Foreword Review — Fall 2013
“Fearless” is a word that not too many people can appreciate until they are faced with a situation that calls for an actual fearless act. And Daniel Sheehan, with the resources of government actively working against him, has been among US history’s most fearless lawyers.
He was fearless from the beginning, when he first learned what the word “political” really meant. At age seventeen, he clashed with Senator Jacob Javitz over an appointment to the United States Air Force Academy. Instead, it went to the son of a major campaign contributor. This teenager would grow up to become a lawyer on some of the most politically hot cases in a generation: the Pentagon Papers, Watergate, Iran/Contra, among many others.

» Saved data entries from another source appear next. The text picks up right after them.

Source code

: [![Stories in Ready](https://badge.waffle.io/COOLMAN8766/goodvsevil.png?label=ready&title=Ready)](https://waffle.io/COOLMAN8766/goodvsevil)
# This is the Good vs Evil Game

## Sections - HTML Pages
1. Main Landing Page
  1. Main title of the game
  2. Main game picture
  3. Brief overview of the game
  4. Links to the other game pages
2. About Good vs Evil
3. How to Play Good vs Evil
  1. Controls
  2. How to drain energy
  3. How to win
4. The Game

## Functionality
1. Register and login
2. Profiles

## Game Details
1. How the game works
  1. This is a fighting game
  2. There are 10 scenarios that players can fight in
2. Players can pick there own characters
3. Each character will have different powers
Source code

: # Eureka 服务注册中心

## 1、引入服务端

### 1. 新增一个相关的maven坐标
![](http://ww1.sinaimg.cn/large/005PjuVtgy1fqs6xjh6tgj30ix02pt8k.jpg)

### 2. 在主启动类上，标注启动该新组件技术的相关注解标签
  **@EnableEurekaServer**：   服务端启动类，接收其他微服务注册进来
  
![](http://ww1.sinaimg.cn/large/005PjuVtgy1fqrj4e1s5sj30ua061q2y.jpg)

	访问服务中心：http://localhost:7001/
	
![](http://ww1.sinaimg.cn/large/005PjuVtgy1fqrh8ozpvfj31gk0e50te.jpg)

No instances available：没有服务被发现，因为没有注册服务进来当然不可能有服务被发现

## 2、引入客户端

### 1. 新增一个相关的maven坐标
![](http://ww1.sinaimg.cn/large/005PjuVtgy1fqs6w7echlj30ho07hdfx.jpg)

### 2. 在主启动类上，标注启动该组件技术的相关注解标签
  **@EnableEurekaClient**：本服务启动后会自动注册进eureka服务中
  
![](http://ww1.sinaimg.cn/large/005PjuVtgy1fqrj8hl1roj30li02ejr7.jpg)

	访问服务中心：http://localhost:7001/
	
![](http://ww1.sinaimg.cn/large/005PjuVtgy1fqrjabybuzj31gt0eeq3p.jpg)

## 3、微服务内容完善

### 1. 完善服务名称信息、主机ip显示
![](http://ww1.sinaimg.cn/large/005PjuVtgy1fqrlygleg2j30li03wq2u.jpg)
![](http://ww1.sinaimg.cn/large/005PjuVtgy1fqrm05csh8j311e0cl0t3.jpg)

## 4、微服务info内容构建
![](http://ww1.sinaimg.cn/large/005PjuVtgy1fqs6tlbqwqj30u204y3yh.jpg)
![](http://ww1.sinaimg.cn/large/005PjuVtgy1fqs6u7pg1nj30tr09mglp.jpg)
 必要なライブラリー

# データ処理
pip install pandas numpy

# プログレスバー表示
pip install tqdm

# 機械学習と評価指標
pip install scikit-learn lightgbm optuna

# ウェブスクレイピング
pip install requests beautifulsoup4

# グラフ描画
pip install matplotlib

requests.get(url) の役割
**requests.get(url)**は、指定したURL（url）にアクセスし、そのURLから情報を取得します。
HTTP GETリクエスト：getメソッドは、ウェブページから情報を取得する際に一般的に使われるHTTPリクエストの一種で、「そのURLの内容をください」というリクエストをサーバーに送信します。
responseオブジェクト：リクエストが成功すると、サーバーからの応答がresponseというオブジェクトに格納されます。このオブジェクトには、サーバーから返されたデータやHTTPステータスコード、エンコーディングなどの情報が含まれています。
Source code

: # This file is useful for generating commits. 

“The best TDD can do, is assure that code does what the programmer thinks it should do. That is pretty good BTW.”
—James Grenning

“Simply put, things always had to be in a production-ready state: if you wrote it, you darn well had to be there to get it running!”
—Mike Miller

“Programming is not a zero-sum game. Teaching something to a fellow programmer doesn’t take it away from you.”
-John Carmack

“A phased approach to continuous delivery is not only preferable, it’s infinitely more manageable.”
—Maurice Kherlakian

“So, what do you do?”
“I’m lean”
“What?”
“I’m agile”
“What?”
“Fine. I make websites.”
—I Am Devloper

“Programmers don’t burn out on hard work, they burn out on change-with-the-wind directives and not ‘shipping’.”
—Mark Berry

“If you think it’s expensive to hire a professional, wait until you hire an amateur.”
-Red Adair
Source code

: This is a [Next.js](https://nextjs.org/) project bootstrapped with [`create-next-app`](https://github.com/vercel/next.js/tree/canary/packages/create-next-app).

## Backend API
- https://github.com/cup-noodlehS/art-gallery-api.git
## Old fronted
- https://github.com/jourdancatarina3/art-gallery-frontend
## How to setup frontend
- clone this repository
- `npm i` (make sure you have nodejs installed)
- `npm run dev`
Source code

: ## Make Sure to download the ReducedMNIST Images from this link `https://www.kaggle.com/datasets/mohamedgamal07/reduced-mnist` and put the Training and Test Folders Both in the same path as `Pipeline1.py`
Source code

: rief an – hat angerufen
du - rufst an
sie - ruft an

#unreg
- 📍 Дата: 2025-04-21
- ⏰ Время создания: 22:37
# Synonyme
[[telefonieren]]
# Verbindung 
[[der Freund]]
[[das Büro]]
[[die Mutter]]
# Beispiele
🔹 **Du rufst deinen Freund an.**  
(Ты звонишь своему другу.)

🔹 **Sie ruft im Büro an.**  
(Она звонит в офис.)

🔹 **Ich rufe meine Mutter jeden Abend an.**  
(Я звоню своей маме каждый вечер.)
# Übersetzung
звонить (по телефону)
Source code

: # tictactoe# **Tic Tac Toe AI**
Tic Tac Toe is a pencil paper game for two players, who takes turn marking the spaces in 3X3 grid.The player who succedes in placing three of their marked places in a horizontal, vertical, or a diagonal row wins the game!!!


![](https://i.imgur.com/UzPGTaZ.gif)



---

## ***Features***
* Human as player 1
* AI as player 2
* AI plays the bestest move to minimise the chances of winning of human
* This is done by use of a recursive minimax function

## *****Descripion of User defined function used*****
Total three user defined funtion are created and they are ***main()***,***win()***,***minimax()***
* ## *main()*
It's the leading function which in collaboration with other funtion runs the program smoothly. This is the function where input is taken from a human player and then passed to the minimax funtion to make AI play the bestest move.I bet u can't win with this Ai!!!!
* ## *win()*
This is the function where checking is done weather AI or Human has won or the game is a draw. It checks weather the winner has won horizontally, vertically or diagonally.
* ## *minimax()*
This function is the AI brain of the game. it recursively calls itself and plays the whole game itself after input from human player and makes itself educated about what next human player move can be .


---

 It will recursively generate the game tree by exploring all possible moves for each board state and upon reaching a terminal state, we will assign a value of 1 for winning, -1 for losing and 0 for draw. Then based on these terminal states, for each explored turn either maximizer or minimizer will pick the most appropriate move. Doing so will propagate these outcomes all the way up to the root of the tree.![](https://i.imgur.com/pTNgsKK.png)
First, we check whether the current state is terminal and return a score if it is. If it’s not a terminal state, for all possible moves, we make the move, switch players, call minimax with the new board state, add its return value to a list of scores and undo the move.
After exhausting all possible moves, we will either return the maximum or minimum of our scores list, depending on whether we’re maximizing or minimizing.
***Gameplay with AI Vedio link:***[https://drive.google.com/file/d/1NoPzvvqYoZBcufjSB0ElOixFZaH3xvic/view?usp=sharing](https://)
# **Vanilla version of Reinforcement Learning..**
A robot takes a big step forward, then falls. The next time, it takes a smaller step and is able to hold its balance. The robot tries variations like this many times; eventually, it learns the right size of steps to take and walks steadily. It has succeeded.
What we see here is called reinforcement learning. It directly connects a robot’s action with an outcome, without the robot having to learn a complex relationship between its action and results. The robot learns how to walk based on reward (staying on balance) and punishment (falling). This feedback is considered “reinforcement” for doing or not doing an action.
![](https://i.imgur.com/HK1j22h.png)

His memories are both fascinating and horrifying. Fascinating because Sheehan places you directly inside the halls of power, and horrifying for the same reason. “Look, Danny,” one House investigator tells Sheehan, “if anyone is so ignorant that he doesn’t know that the Central Intelligence Agency has been smuggling heroin from Southeast Asia through Cuba into the United States for decades to secretly finance first the Nationalist Chinese and later their covert operations in Southeast Asia, then that person is too ignorant to function effectively in Washington, D.C.” At the same time, Sheehan is told, “Don’t make the foolish mistake of trying to tell the American people about the secret history of the United States.”
Sheehan resolved to do “everything I could to change that operating principle in Washington.”
Beginning with the Pentagon Papers—a case that echoes into today’s news over the people’s right to know what the government is doing—Sheehan has fulfilled that promise to himself. This memoir takes us directly inside Sheehan’s fearless mind.